É um caminhar porque
leitura de mundo não pode ser imposta, não se aprende por mera absorção. Faz-se
no dia a dia com criação de possibilidades que levem ao questionamento,
recordando sempre que a escola está no mundo e o aprender deve servir para
alterar o convencional, superar preconceitos, medos, mazelas e as ignorâncias
de toda ordem.
Alterar o convencional
pode iniciar-se com sair da sala de aula, lembrar que o conhecimento está em
toda parte, sentir-se no mundo e responsável por ele. Diferente do ensino da
leitura da palavra que encerra quando o aluno domina a escrita ortográfica, a
leitura de mundo é contínua e continuamente somos atravessados por ela, não
somente crianças, mas nós também adultos. Uma professora, inicialmente resistente
em fazer uma visita à biblioteca do bairro, teve sua leitura de mundo alterada
quando diz que adorou essa aula passeio. Percebeu o quanto a comunidade
recebia com bons olhos essa atitude da escola e o quanto os alunos
corresponderam a esse olhar positivo que foi lançado sobre eles.
O incentivo deixa de
ser somente o gosto pela leitura, mas envolve a questão da perspectiva: como
ajo no meu bairro? Como devo me portar num ambiente de biblioteca ou nas ruas?

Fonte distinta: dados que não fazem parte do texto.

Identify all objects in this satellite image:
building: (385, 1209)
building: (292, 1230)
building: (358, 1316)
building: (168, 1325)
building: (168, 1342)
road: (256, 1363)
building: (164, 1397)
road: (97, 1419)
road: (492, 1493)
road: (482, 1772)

Envolve também a questão sócio-política ao se buscar refletir sobre os
aparelhos públicos presentes, ausentes ou subutilizados e procurar enquanto
sujeito fazer parte desses equipamentos.
Que continuemos com a
leitura de mundo, escola dialogando com a sociedade e que avancemos para uma
escrita que se faça enquanto enfrentamento ideológico. Da leitura para escrita,
do interpretar o mundo para o agir no mundo.